Provided entries -
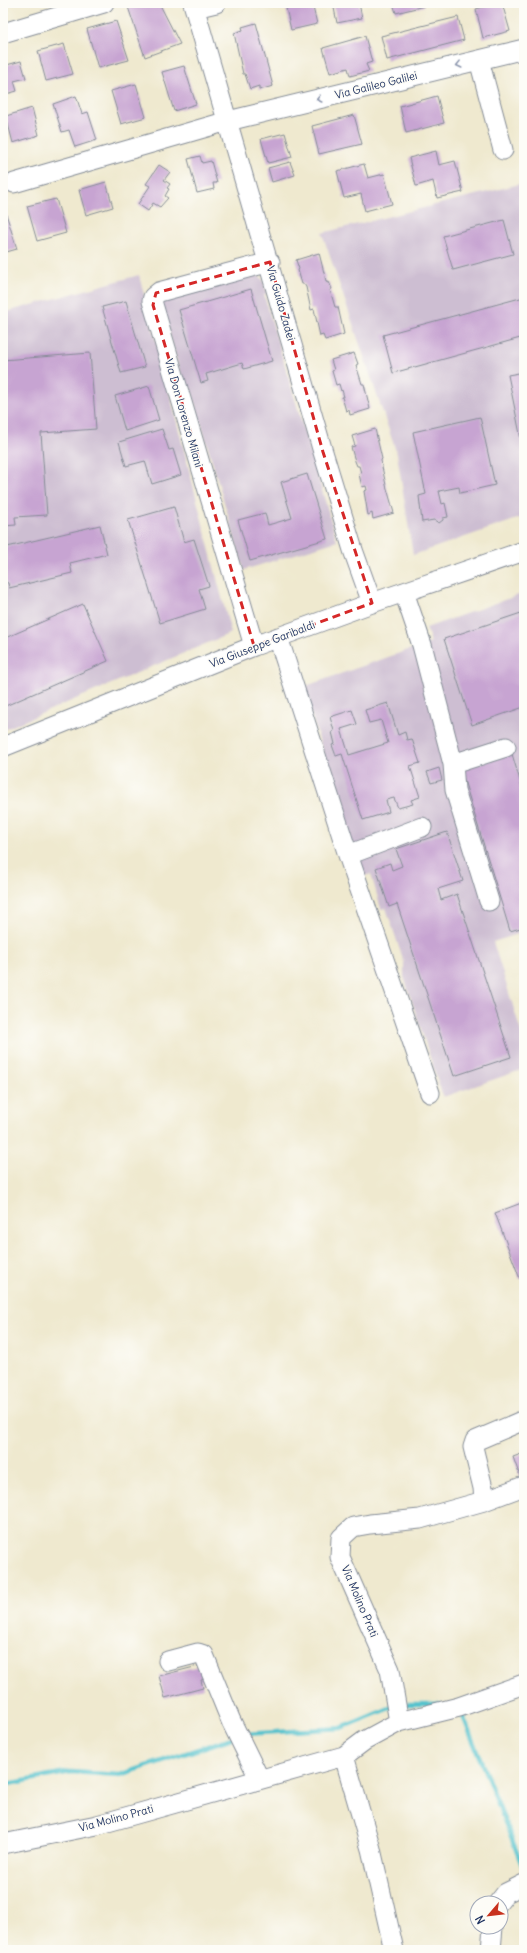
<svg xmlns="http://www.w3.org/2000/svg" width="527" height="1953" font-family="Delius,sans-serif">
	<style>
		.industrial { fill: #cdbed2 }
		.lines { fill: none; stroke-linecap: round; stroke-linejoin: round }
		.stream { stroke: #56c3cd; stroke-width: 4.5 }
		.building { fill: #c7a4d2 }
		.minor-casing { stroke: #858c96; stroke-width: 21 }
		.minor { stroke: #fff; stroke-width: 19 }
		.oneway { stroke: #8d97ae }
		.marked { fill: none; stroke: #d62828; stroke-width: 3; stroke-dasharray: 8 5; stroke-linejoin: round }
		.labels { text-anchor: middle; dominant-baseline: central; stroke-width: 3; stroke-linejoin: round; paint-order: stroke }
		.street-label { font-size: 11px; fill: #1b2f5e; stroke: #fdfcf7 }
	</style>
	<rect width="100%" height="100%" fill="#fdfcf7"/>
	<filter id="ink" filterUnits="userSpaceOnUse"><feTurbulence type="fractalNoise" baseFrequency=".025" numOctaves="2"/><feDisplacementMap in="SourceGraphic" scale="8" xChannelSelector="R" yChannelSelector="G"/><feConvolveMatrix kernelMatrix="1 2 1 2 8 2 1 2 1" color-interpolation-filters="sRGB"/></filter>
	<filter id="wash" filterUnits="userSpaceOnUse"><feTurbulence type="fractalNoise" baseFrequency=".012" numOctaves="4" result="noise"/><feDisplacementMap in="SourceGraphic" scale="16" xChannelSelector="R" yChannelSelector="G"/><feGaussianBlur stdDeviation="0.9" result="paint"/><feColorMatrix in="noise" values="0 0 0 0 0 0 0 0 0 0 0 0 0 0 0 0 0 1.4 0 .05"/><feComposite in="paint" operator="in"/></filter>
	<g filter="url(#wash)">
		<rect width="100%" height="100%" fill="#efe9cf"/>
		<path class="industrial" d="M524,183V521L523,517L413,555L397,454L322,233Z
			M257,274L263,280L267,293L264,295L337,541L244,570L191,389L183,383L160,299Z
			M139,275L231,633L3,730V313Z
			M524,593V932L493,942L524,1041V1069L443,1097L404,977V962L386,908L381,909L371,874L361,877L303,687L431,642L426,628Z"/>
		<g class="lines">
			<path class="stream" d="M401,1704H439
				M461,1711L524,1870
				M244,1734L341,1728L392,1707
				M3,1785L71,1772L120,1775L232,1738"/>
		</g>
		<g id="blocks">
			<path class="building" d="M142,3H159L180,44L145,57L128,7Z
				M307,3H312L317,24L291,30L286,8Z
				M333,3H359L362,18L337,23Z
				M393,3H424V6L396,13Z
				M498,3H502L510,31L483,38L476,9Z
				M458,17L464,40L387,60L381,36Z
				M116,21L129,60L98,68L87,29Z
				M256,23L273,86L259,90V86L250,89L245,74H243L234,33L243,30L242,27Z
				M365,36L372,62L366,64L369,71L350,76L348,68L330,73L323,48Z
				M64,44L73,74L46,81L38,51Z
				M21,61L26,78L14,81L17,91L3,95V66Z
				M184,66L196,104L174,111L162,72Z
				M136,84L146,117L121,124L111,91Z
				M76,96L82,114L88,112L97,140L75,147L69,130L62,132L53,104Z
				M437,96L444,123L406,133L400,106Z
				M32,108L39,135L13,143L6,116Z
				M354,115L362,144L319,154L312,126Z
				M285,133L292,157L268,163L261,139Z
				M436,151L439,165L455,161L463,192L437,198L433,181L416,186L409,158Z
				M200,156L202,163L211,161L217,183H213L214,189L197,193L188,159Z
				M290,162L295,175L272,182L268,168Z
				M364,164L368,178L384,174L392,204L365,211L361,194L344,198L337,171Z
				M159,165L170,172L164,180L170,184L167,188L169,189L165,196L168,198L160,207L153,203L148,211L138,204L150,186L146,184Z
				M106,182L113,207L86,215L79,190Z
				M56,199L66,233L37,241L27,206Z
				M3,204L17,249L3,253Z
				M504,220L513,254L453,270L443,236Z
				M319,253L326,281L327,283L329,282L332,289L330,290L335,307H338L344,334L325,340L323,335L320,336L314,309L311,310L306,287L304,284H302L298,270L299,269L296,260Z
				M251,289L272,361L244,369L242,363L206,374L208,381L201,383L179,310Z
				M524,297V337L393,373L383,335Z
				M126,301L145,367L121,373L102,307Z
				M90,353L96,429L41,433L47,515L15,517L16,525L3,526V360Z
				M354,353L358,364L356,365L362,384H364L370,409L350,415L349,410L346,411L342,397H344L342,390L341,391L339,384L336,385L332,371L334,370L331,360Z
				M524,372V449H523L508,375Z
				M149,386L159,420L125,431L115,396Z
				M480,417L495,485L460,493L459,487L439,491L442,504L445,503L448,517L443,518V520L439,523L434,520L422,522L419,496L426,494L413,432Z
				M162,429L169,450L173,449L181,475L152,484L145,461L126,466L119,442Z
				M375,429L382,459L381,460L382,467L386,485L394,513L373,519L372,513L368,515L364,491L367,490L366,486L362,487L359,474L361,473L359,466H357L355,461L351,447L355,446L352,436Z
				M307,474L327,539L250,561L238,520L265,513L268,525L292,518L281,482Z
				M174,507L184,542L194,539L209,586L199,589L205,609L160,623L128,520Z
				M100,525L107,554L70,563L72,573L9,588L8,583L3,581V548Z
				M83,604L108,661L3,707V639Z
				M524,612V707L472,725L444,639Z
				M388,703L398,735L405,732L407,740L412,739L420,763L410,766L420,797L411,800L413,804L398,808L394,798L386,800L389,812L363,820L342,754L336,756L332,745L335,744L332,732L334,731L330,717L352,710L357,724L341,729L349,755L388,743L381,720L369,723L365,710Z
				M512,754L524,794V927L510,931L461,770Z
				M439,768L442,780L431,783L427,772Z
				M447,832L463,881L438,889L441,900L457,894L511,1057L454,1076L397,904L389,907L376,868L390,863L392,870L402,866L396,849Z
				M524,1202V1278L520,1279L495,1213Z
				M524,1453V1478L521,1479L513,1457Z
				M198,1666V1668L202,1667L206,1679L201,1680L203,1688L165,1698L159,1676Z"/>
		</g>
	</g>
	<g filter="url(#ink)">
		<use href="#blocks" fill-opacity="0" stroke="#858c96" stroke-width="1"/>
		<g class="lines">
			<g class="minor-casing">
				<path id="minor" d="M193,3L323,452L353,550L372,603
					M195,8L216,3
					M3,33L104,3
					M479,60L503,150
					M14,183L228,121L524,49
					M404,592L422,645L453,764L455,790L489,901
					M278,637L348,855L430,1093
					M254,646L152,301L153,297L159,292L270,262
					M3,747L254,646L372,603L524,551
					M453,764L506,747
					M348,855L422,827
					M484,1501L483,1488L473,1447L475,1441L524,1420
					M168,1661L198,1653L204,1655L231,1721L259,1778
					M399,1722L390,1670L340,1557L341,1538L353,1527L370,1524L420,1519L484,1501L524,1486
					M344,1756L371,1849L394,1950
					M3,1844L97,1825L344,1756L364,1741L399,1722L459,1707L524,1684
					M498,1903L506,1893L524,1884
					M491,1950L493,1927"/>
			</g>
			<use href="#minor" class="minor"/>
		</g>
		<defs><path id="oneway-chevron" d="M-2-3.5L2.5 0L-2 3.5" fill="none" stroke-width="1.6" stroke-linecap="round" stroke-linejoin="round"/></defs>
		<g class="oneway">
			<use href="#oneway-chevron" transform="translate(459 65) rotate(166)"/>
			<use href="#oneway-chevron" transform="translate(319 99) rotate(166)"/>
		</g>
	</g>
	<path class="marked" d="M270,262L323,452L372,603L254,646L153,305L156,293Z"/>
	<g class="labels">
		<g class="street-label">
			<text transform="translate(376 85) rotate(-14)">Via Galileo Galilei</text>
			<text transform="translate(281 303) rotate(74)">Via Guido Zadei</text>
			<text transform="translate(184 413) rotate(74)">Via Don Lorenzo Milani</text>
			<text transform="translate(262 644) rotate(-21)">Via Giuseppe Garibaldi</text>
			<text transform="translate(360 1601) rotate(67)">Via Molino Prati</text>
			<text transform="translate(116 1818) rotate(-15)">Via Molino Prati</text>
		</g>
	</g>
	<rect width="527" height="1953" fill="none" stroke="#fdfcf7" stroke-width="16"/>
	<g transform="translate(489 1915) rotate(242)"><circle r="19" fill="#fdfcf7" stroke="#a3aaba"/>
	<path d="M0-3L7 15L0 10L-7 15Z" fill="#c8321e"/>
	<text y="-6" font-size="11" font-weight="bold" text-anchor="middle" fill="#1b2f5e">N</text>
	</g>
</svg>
==
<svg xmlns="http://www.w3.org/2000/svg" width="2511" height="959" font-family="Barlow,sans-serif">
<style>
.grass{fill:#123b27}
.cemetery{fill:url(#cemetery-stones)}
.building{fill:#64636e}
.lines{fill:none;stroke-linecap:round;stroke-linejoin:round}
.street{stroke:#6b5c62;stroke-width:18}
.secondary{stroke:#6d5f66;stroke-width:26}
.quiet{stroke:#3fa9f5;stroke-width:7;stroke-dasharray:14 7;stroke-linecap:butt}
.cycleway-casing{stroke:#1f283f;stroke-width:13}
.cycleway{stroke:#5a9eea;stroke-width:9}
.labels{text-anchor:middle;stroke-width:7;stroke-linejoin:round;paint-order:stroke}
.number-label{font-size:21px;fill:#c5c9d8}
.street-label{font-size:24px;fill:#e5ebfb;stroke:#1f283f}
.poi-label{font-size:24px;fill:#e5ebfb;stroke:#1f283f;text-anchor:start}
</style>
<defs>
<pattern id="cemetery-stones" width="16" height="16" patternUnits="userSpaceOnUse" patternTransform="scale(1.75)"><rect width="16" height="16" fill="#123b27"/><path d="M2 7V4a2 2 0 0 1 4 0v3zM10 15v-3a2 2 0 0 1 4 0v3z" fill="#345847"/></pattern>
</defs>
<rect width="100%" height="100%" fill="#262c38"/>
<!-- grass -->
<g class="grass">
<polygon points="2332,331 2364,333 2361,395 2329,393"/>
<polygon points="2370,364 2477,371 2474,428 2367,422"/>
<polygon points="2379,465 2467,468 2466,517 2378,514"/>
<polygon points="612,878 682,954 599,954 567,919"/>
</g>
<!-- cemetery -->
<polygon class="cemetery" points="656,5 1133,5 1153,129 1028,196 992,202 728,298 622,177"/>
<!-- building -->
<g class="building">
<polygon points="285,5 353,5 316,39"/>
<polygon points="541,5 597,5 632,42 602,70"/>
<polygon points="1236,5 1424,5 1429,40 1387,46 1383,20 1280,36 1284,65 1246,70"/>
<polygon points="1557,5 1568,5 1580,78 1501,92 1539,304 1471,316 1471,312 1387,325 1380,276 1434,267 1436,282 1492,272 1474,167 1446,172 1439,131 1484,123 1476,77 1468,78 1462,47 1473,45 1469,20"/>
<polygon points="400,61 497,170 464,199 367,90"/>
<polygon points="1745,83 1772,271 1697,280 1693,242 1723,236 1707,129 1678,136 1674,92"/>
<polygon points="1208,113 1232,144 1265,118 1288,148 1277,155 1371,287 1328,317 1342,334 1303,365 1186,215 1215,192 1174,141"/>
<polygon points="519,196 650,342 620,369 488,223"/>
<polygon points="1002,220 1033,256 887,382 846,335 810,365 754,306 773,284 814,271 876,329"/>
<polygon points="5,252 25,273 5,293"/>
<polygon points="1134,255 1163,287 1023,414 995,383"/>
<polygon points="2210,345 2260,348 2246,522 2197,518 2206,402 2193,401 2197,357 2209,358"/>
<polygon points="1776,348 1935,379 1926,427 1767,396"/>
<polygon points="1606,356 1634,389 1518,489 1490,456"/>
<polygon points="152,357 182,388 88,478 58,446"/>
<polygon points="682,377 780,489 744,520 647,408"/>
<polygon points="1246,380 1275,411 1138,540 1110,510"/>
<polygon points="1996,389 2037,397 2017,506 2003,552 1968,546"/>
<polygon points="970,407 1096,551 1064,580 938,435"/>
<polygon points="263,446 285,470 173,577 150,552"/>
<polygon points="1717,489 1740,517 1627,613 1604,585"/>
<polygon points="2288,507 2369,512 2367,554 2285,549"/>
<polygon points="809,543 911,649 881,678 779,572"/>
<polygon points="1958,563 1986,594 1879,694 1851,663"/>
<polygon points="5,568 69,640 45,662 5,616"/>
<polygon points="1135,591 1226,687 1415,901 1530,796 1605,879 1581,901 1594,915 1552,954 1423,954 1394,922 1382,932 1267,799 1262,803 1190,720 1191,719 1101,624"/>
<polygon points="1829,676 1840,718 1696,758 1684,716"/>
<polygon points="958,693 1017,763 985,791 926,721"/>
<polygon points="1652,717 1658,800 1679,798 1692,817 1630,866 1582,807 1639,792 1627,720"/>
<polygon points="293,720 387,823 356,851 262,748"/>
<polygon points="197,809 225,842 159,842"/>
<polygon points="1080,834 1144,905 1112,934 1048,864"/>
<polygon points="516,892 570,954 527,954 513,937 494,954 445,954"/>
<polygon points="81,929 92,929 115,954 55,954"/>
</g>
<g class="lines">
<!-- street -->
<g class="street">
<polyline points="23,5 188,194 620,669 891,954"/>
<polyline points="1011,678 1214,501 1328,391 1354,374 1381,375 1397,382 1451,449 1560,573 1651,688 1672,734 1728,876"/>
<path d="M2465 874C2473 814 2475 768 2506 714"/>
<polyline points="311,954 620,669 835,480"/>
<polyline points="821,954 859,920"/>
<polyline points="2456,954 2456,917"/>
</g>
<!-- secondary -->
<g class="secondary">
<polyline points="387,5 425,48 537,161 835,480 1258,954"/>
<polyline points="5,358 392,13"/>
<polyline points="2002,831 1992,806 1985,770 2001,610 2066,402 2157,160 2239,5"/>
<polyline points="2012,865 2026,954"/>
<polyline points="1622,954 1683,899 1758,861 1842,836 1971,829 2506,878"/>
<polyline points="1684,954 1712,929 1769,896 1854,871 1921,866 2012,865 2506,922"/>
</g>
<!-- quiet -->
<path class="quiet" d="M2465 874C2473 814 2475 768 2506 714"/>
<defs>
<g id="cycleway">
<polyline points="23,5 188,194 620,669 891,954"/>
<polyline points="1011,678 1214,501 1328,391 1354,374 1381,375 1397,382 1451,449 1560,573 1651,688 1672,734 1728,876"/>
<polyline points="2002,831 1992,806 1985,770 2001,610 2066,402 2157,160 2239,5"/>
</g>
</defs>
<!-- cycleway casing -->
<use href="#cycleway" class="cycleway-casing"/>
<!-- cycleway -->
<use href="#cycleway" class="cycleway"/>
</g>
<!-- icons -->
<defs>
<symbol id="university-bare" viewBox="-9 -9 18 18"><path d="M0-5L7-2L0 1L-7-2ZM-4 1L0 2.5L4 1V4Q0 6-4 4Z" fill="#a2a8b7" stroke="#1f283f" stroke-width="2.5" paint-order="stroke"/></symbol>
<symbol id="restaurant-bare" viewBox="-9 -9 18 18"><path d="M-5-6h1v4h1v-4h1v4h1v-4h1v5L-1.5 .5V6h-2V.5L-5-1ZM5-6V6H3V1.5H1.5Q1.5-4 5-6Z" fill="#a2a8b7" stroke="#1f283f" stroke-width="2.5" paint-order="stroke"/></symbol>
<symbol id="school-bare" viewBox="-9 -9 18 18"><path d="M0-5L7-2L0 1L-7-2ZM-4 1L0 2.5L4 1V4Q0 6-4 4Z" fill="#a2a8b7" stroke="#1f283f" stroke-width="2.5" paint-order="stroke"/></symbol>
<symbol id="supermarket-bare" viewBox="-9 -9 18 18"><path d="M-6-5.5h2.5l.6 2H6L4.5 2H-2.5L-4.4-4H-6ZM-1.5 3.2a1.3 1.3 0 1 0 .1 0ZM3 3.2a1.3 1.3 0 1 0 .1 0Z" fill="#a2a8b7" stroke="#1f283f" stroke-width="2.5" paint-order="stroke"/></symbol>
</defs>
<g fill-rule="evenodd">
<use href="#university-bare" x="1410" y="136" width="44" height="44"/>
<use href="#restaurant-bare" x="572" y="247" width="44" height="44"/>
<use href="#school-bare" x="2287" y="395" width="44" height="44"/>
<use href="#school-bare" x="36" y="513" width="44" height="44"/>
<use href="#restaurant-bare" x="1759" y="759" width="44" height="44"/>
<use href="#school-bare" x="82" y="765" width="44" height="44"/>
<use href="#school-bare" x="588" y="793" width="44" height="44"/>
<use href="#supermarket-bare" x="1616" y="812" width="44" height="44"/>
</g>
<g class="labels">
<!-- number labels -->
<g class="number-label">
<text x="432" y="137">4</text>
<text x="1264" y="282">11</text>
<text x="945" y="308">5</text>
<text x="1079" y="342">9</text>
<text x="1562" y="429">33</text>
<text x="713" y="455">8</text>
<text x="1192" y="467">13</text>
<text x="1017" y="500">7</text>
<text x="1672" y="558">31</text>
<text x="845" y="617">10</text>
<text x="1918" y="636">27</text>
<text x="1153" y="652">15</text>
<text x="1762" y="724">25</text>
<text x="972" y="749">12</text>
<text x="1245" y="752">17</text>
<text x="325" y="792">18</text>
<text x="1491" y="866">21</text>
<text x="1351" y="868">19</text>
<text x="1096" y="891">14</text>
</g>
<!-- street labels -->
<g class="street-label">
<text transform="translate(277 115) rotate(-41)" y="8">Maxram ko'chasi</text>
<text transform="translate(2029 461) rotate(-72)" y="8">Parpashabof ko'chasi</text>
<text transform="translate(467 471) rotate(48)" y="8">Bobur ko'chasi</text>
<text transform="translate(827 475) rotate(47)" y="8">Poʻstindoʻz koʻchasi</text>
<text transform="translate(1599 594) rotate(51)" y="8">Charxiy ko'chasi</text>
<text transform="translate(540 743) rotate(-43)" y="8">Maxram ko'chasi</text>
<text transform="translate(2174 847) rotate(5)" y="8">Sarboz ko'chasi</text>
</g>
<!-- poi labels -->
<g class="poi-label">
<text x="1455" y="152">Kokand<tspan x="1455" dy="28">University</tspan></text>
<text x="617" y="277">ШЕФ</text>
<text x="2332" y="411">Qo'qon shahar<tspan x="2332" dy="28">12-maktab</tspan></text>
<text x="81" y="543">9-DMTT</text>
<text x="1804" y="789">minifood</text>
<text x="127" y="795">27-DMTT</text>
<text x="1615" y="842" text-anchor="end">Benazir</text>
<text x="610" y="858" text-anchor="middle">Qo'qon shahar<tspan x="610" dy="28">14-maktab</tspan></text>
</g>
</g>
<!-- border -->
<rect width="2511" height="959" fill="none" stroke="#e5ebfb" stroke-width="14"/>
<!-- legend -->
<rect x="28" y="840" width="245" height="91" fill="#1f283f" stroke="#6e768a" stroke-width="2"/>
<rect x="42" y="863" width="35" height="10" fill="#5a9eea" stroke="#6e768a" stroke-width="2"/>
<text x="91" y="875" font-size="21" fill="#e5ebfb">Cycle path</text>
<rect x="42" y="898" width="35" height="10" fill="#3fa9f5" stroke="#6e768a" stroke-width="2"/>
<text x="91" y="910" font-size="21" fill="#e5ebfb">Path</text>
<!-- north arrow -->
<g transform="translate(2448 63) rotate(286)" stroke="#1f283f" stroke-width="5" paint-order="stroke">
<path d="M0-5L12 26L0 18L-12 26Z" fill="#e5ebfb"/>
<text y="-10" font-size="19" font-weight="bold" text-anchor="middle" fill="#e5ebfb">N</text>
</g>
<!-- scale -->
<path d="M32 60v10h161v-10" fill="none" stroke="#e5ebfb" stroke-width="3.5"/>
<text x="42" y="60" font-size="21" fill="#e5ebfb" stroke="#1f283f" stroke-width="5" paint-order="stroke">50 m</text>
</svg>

Description of the task -
Filter the records above, keeping each line that contains the word "lines".

Answer for the task -
		.lines { fill: none; stroke-linecap: round; stroke-linejoin: round }
		<g class="lines">
		<g class="lines">
.lines{fill:none;stroke-linecap:round;stroke-linejoin:round}
<g class="lines">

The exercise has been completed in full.